Pickle Read and Write function

# Pickle Read and Write function

import boto3 
from io import BytesIO

def write_joblib(file, path):
    # Path is an s3 bucket
    if path[:5] == 's3://':
        s3_bucket, s3_key = path.split('/')[2], path.split('/')[3:]
        s3_key = '/'.join(s3_key)
        with BytesIO() as f:
            joblib.dump(file, f)
            f.seek(0)
            boto3.client("s3").upload_fileobj(Bucket=s3_bucket, Key=s3_key, Fileobj=f)
    # Path is a local directory 
    else:
        with open(path, 'wb') as f:
            joblib.dump(file, f)
            
def read_joblib(path):
    # Path is an s3 bucket
    if path[:5] == 's3://':
        s3_bucket, s3_key = path.split('/')[2], path.split('/')[3:]
        s3_key = '/'.join(s3_key)
        with BytesIO() as f:
            boto3.client("s3").download_fileobj(Bucket=s3_bucket, Key=s3_key, Fileobj=f)
            f.seek(0)
            file = joblib.load(f)
    # Path is a local directory 
    else:
        with open(path, 'rb') as f:
            file = joblib.load(f)
    
    return file

Data Load

Load DB data

t = TicToc()
t.tic()  # 시작 시간

Day_Energy = pd.read_sql_query('select ENERGY_YEAR,ENERGY_MONTH,ENERGY_DAY,DONG,HO,ENERGY_USE01 from dayenergy',conn)\
.assign(ENERGY_YEAR= lambda x: x['ENERGY_YEAR'].astype('str'),
        ENERGY_MONTH= lambda x: x['ENERGY_MONTH'].astype('str'),
        ENERGY_DAY= lambda x: x['ENERGY_DAY'].astype('str'),
        DONG=lambda x: x['DONG'].astype('str'),
        HO=lambda x: x['HO'].astype('str'),
        ENERGY_USE01=lambda x: x['ENERGY_USE01'].astype('float'))\
.rename(columns={'ENERGY_YEAR' : 'year', 'ENERGY_MONTH' : 'month', 'ENERGY_DAY' : 'day',
                 'DONG' : 'dong','HO' : 'ho','ENERGY_USE01' : 'power'})
    
Day_Energy['date']= pd.to_datetime(Day_Energy['year']+'-'+Day_Energy['month']+'-'+Day_Energy['day'],format='%Y-%m-%d')
Day_Energy['week']= pd.to_datetime(Day_Energy['date']).dt.day_name()
Condition1=Day_Energy['week'].isin(['saturday','sunday'])
Day_Energy.loc[:,'weekend']=0
Day_Energy.loc[Condition1,'weekend']=1

Day_Energy['dongho']=  Day_Energy['dong']+'-'+Day_Energy['ho']
Day_Energy["floor"]=Day_Energy["ho"].str[:-2]

Day_Energy=Day_Energy.sort_values(by=['date','dongho'], axis=0)

▸ **Dataset excerpts**:
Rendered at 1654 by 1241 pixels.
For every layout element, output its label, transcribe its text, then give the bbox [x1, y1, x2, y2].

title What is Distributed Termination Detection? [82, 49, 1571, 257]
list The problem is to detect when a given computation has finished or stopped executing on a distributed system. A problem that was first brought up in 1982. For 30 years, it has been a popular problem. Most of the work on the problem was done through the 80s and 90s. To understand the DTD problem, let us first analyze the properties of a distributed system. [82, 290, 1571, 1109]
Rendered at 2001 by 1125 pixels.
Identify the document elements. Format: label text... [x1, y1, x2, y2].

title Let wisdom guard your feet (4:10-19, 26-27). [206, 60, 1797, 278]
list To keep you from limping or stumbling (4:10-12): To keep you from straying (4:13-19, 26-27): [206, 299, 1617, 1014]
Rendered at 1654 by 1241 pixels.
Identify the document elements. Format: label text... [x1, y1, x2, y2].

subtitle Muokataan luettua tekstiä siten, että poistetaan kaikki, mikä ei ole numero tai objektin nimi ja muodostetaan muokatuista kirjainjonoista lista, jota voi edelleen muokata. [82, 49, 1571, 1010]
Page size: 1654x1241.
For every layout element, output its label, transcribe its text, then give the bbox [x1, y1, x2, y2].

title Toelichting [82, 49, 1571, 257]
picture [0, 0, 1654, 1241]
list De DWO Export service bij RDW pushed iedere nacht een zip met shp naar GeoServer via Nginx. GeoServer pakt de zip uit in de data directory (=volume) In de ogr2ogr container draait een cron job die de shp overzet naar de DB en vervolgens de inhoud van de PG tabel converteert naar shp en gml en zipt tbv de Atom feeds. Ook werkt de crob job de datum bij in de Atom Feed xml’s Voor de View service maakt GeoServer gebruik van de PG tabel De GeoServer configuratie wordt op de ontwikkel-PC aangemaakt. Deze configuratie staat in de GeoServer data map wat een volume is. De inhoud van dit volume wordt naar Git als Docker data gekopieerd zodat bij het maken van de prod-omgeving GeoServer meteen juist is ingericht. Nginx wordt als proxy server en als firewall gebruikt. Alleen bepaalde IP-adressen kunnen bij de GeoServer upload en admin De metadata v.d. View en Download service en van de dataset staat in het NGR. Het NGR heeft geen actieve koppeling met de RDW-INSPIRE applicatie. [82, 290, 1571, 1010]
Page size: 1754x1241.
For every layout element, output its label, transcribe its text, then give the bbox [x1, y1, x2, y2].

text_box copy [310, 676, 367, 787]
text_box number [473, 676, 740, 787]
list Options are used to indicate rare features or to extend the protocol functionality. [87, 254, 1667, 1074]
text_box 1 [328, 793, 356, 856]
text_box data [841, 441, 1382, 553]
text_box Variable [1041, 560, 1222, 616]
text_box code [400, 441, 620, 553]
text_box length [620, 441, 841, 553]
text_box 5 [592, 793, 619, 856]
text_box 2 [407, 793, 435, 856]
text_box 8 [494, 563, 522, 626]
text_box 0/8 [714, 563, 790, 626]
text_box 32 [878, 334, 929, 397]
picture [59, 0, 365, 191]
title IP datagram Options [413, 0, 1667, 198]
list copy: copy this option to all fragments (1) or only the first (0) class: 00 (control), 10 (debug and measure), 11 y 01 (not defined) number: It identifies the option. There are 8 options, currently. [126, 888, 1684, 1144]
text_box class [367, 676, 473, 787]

▸ **To-do list**:
(1) In the pickle read and write code, what check on the path tells the functions that it points to an S3 bucket?
(2) Retype the pickle read and write code, beginning at the words "Day_Energy = pd.read_sql_query('select" and stopping after the words "Condition1=Day_Energy['week'].isin(['saturday','sunday'])".

▸ **Outputs**:
(1) The functions check whether the first five characters of the path are 's3://'.

(2)
Day_Energy = pd.read_sql_query('select ENERGY_YEAR,ENERGY_MONTH,ENERGY_DAY,DONG,HO,ENERGY_USE01 from dayenergy',conn)\
.assign(ENERGY_YEAR= lambda x: x['ENERGY_YEAR'].astype('str'),
        ENERGY_MONTH= lambda x: x['ENERGY_MONTH'].astype('str'),
        ENERGY_DAY= lambda x: x['ENERGY_DAY'].astype('str'),
        DONG=lambda x: x['DONG'].astype('str'),
        HO=lambda x: x['HO'].astype('str'),
        ENERGY_USE01=lambda x: x['ENERGY_USE01'].astype('float'))\
.rename(columns={'ENERGY_YEAR' : 'year', 'ENERGY_MONTH' : 'month', 'ENERGY_DAY' : 'day',
                 'DONG' : 'dong','HO' : 'ho','ENERGY_USE01' : 'power'})
    
Day_Energy['date']= pd.to_datetime(Day_Energy['year']+'-'+Day_Energy['month']+'-'+Day_Energy['day'],format='%Y-%m-%d')
Day_Energy['week']= pd.to_datetime(Day_Energy['date']).dt.day_name()
Condition1=Day_Energy['week'].isin(['saturday','sunday'])